> Problem statement: In the data below, which lines contain "hand"? List them by copying each one.

Stored data entries:

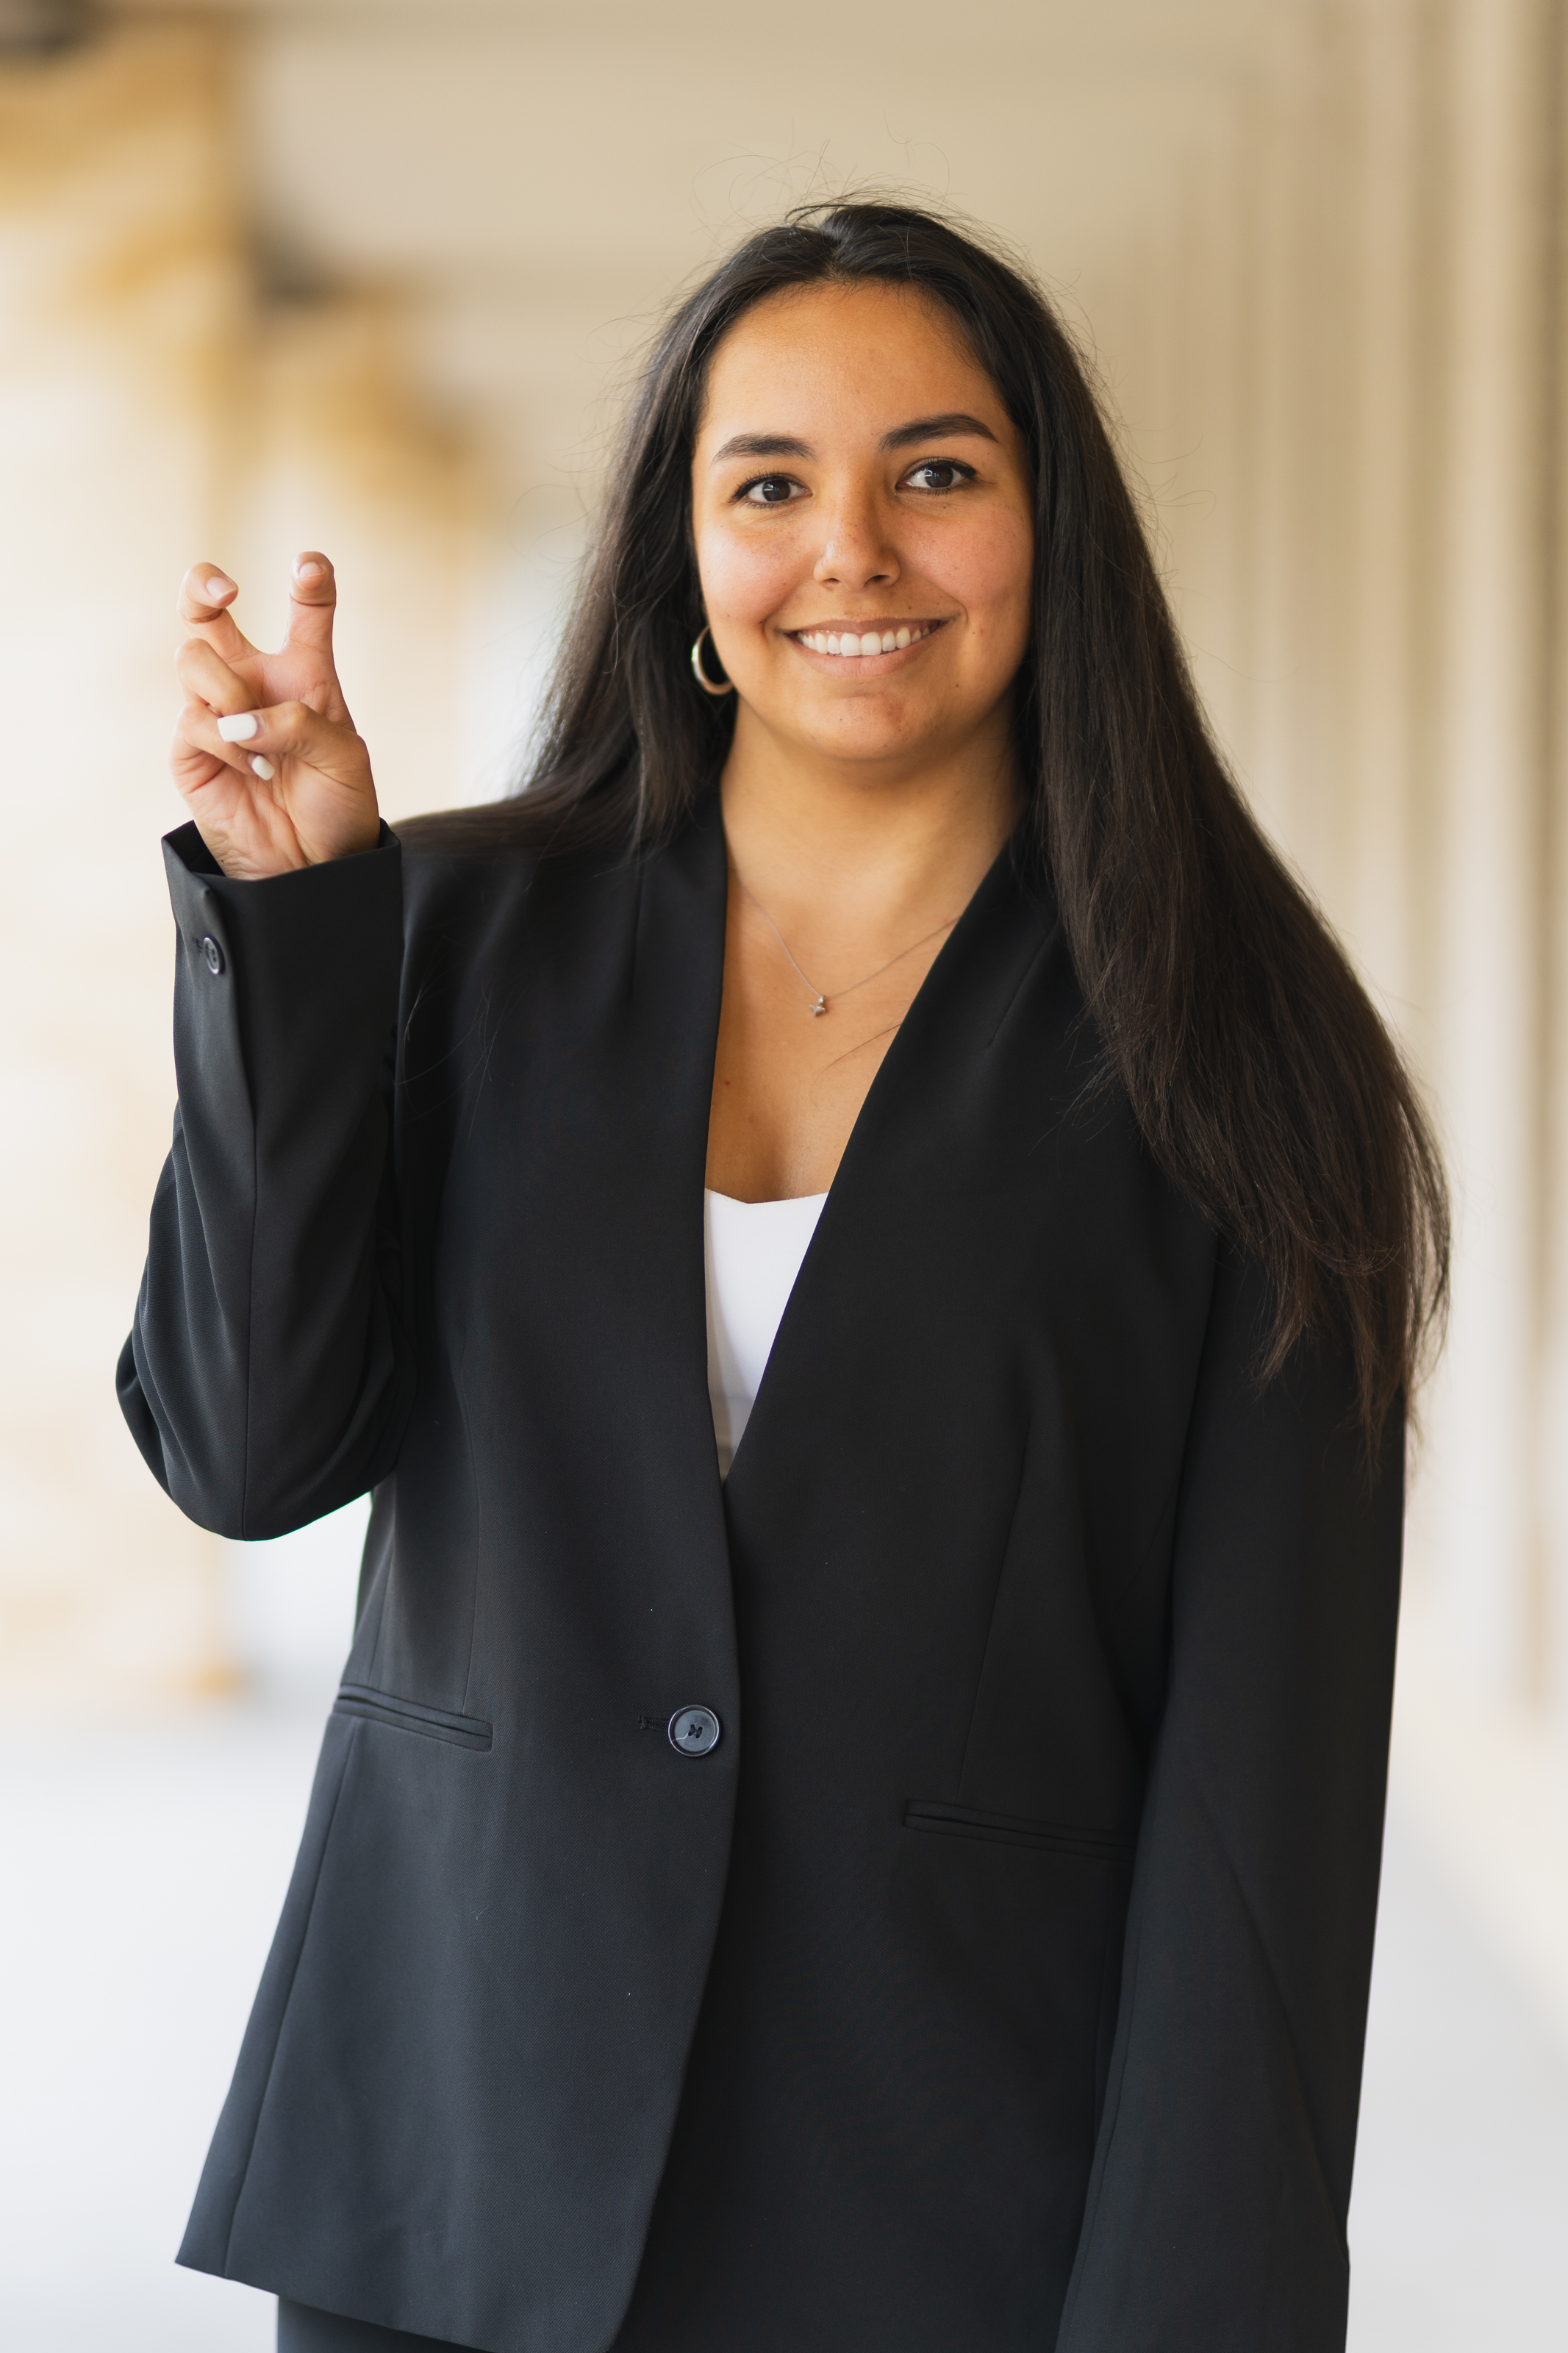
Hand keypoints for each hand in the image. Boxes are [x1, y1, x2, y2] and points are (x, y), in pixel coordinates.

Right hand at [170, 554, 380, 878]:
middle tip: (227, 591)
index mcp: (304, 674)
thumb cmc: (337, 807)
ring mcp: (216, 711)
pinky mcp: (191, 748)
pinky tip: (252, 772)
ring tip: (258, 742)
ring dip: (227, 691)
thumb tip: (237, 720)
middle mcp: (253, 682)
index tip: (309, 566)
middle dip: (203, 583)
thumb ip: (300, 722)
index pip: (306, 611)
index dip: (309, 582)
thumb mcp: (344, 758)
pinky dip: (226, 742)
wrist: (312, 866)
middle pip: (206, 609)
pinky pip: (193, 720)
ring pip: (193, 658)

--

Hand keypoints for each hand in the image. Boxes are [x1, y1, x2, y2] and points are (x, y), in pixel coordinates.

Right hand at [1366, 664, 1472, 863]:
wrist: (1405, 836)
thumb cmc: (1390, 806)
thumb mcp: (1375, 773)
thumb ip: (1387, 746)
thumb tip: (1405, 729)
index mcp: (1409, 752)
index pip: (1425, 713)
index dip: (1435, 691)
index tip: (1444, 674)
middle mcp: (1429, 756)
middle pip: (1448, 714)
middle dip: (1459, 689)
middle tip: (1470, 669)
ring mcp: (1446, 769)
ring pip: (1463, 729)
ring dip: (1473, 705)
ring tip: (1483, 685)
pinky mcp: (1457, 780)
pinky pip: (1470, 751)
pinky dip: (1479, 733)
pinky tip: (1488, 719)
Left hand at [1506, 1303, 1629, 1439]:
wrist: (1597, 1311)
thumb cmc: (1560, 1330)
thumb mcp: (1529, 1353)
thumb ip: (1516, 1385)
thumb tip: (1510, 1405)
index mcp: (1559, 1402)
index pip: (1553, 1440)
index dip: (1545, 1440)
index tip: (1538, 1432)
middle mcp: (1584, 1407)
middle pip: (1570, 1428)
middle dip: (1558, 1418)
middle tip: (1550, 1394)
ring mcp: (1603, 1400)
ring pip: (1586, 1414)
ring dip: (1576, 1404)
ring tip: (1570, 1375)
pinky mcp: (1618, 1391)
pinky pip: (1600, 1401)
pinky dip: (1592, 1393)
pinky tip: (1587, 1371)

> Exercise solution:
Hand keypoints for each hand in the image. Boxes are [x1, y1, x2, y2] and points are (x, y), in pixel coordinates.
Right hand at [170, 554, 380, 878]:
Hand keypoints for each hand in the image. Boxes are [x1, y1, x2, y2] and points are (x, y), in pixel coordinates.
Right hand at [1366, 664, 1472, 863]:
Left hand at [1506, 1303, 1629, 1439]:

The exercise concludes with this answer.